Gone Baby Gone
Movie •••• Picture •••• Sound •••½ Extras •••
Based on the book by Dennis Lehane (whose imagination and Boston roots also shaped Mystic River), Ben Affleck's directorial debut feels as authentic as it is morally challenging and affecting. Anchoring a fine cast that includes Ed Harris, Morgan Freeman, and the Oscar-nominated Amy Ryan, Ben's brother Casey sheds his character-actor reputation and emerges as a thoughtful leading man.
As noted in the commentary and in both of the featurettes here, Ben went to great lengths to get working-class Boston right. The film's opening montage, featuring real-life locals hanging out in their neighborhood, is beautifully done - and it demonstrates the successful marriage of fine cinematography and an exacting Blu-ray Disc transfer. As the focus moves from an American flag in the background to a man smoking on a porch in the foreground, you can see the layers of image detail in the flag, the smoke, and the man's face.
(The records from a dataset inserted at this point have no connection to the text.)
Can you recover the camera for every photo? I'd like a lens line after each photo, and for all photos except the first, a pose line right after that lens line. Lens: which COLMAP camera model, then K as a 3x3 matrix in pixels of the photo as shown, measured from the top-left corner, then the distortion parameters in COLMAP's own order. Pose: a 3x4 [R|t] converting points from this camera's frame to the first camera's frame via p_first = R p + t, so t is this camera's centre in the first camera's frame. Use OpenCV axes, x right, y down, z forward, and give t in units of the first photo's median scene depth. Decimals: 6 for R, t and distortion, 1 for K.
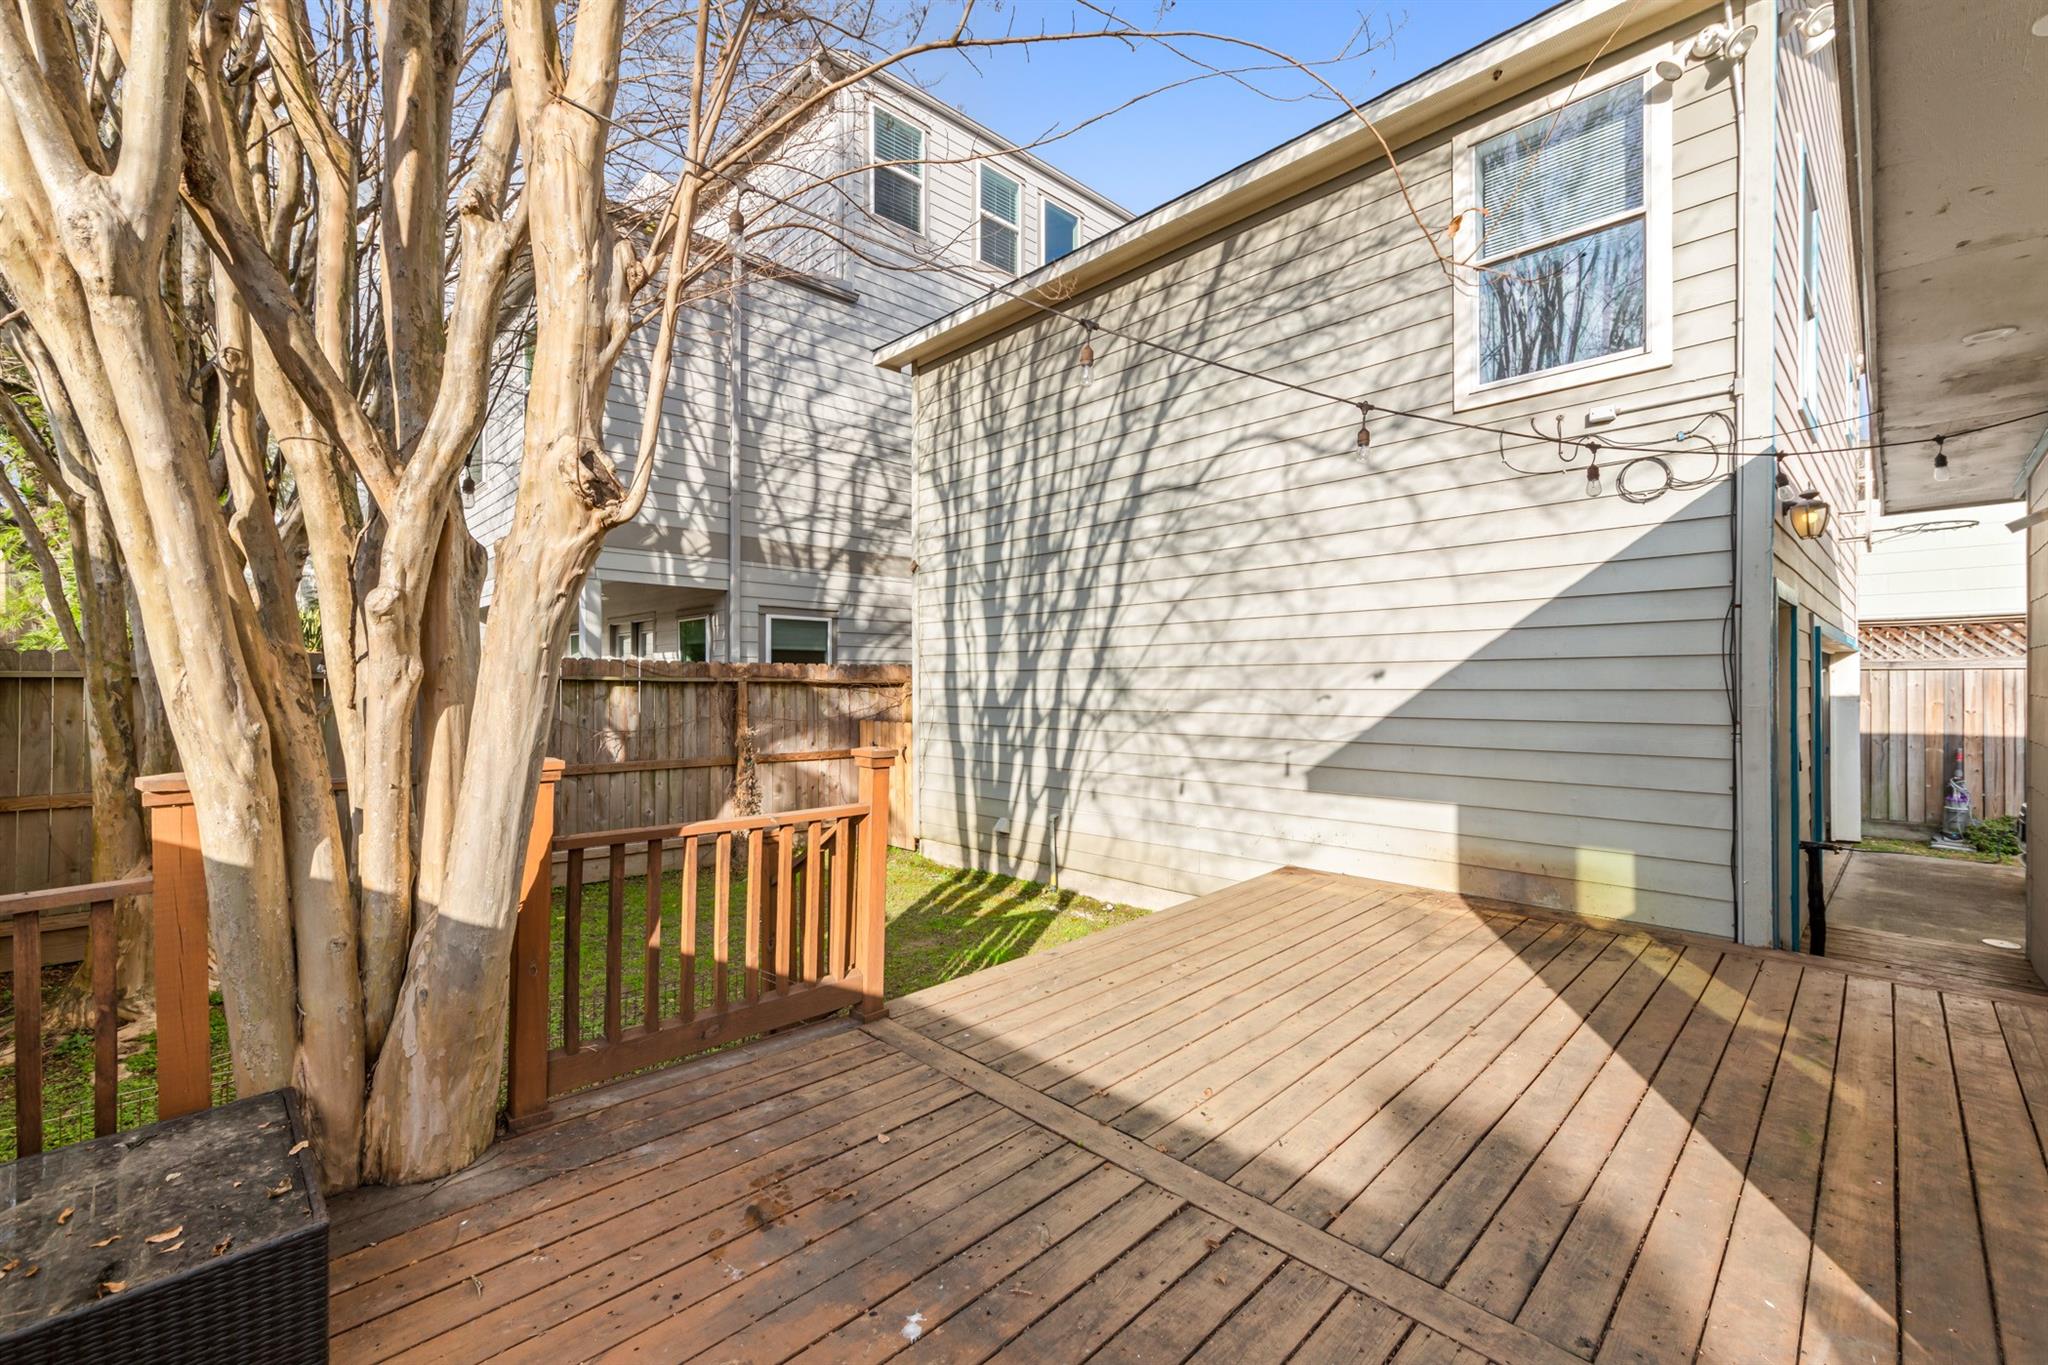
lens RADIAL K [[857.4, 0, 1035.1], [0, 857.4, 683.1], [0, 0, 1]] dist [0.001542, 0.000215]
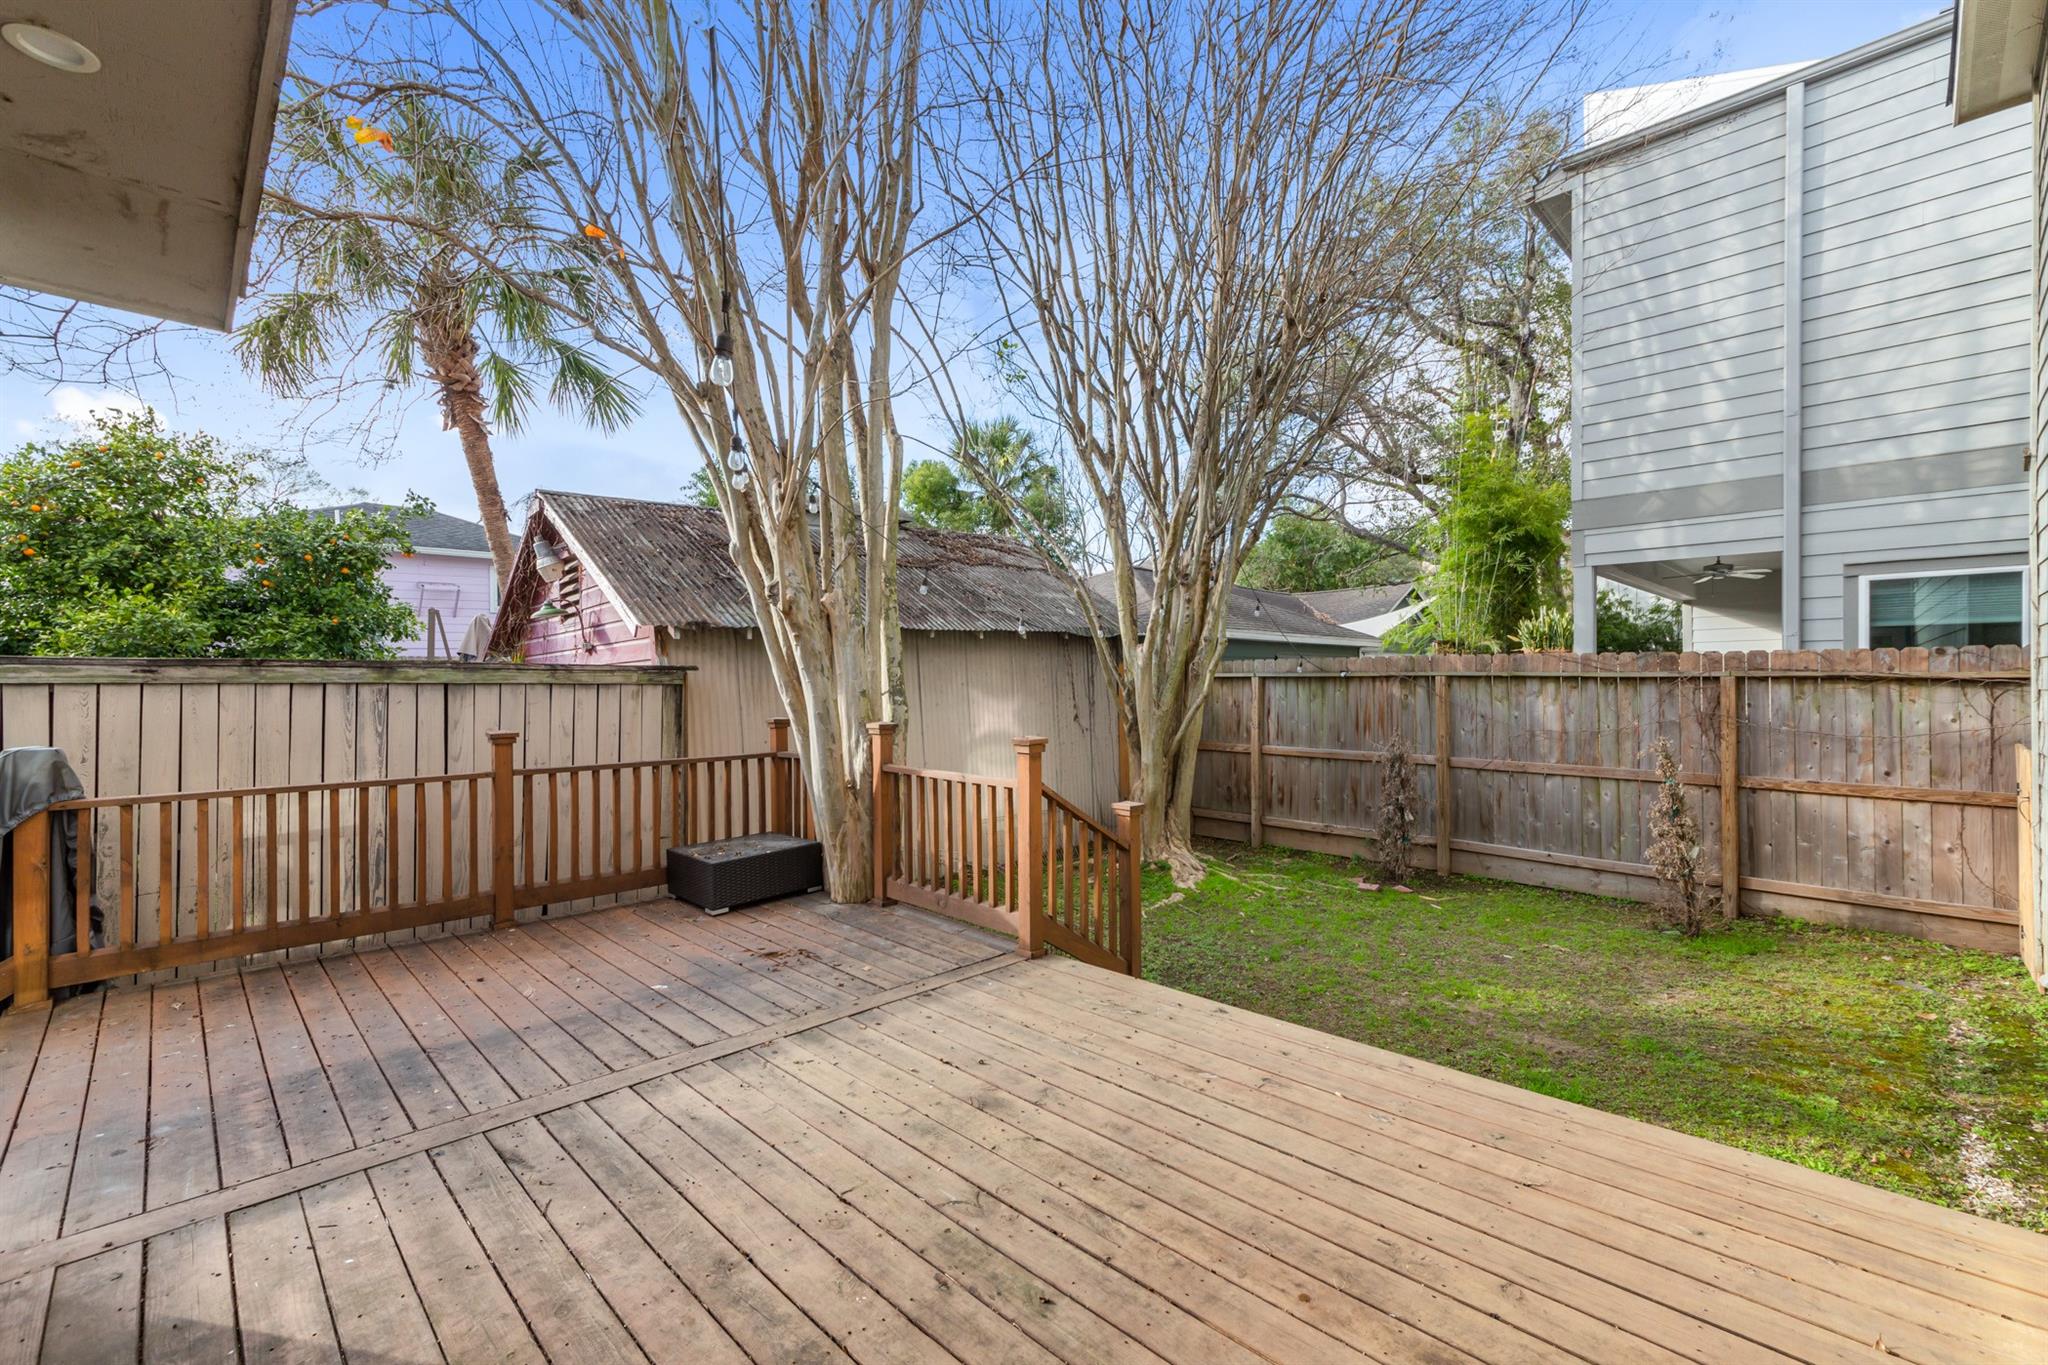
lens RADIAL K [[857.4, 0, 1035.1], [0, 857.4, 683.1], [0, 0, 1]] dist [0.001542, 0.000215]
pose [[0.006839, 0.005222, -0.999963, 1.345083], [0.005792, 0.999969, 0.005262, -0.011702], [0.999960, -0.005828, 0.006808, 1.291154]]
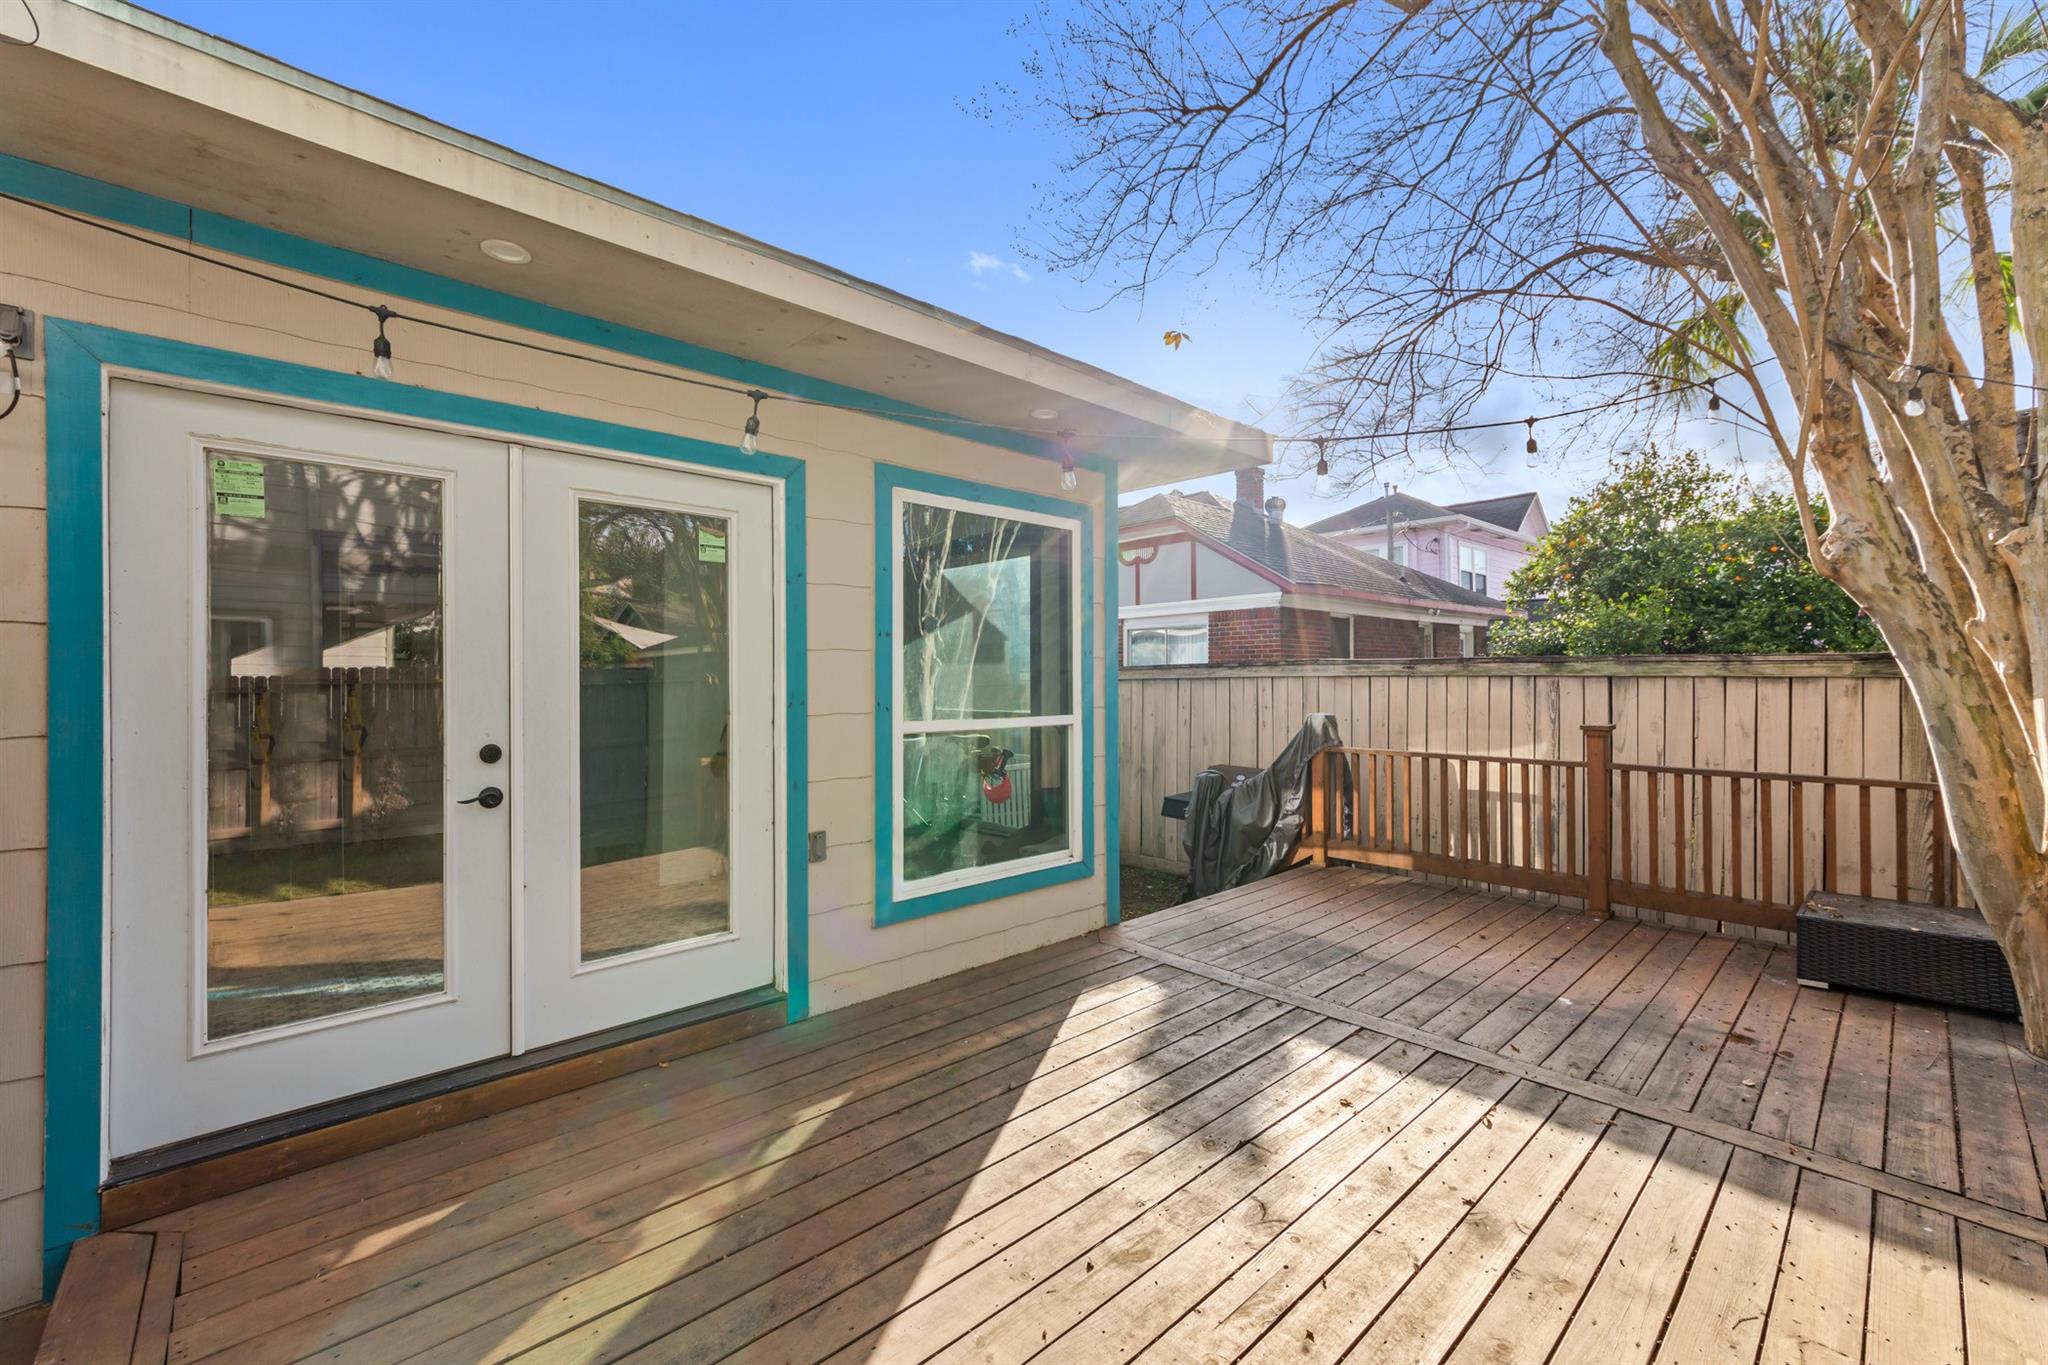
lens RADIAL K [[857.3, 0, 1024.0], [0, 857.3, 682.5], [0, 0, 1]] dist [0.003690, 0.000945]
pose [[-0.999276, 0.007800, 0.037245, 0.707491], [0.008047, 0.999947, 0.006477, -0.018037], [-0.037192, 0.006772, -0.999285, 2.055190]]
In a frame that encompasses both a shingled wall and some dirty gray paint peeling off a fencepost, every crack and shade is visible, with no digital distortion or moiré patterns.
Much of this movie is bathed in shadows - the right artistic choice, given the subject matter of missing children and deep secrets. There's fine detail in the darkness, as well as plenty of separation between black and gray tones. And colors are always realistic, not oversaturated or juiced up.
The uncompressed PCM 5.1-channel soundtrack is alive with lots of dynamics. Casey is something of a low talker, but all of the dialogue (including some tough Boston accents) is crisp, intelligible, and anchored to the onscreen action, where it belongs. Most of the surround sound takes the form of punctuation, rather than sonic sizzle. There's plenty of movement from side to side, just not a whole lot happening in the rear, other than some cues and the occasional effect. This isn't a bad thing, mind you, but worth mentioning for those who love full-on surround-channel action. Perhaps Ben and his sound designer didn't want to detract from what is clearly a story-driven film.
Other than the two short making-of featurettes and the engaging commentary by Ben and co-screenwriter Aaron Stockard, you get five deleted scenes and an extended ending - all of them (as is usually the case) best left out of the finished production. There are no Blu-ray-specific extras.